A 2018 study in the journal JAMA Psychiatry revealed that 30 percent of men have suffered from a period of depression in their lifetime. Nine percent of men in the United States have daily feelings of depression or anxiety according to data from the National Health Interview Survey, yet only one in four spoke to a mental health professional.
"Older adults are at risk of misdiagnosis and lack of treatment because some of their symptoms can mimic normal age-related issues or be mistakenly attributed to other illnesses, medications, or life changes," added Adam Rosenblatt, M.D., Director of Geriatric Psychiatry at the University of Maryland Upper Chesapeake Health in Harford County. "Elderly patients might also be reluctant to talk about their feelings or fail to understand that physical symptoms can be a sign of depression."

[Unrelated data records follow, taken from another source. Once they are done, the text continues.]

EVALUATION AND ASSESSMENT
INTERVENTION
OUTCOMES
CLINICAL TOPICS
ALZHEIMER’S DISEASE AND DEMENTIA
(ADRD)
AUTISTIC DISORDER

- Anxiety affects as much as 10 to 20 percent of the older population, although it often remains undiagnosed, according to the Geriatric Mental Health Foundation
- A recent study from the International Journal of Geriatric Psychiatry found that more than 27 percent of older adults under the care of an aging service provider have symptoms of anxiety that may not amount to a diagnosed disorder, but significantly affect their functioning.
- People with depression are three times more likely to develop chronic pain or pain that lasts beyond the typical time it takes for an illness or injury to heal. It is important for anyone with a chronic condition to discuss persistent sad, anxious or "empty" mood feelings with their health care provider so that their physical and mental health can be managed together.
- The United States saw a 25 percent increase in suicides across all ages and genders between 1999 and 2016, and suicide is now the 10th leading cause of death in the United States.
- The highest suicide rate is among adults between 45 and 54 years of age, and the second highest rate is among those 85 years or older.
- Nearly 121 people commit suicide in the U.S. every day, with men being four times more likely than women to commit suicide, according to the American Foundation for Suicide Prevention.
- The World Health Organization reports that 75 percent of people with mental disorders remain untreated, with almost 1 million people turning to suicide each year.
- According to research by the American Foundation for Suicide Prevention, 90 percent of people who die by suicide have a diagnosable and potentially treatable illness including depression, anxiety, and alcohol or other substance use.
The November 28th event is designed for community members to hear from and ask questions of physicians and other health care professionals. Visit www.umms.org/communityhealth for a complete list of program speakers and to register for this free conversation, or call 1-800-492-5538.
Live satellite viewings will be available in Cheverly in coordination with UM Capital Region Health and at the Charles County Health Department annex building in White Plains in coordination with UM Charles Regional Medical Center.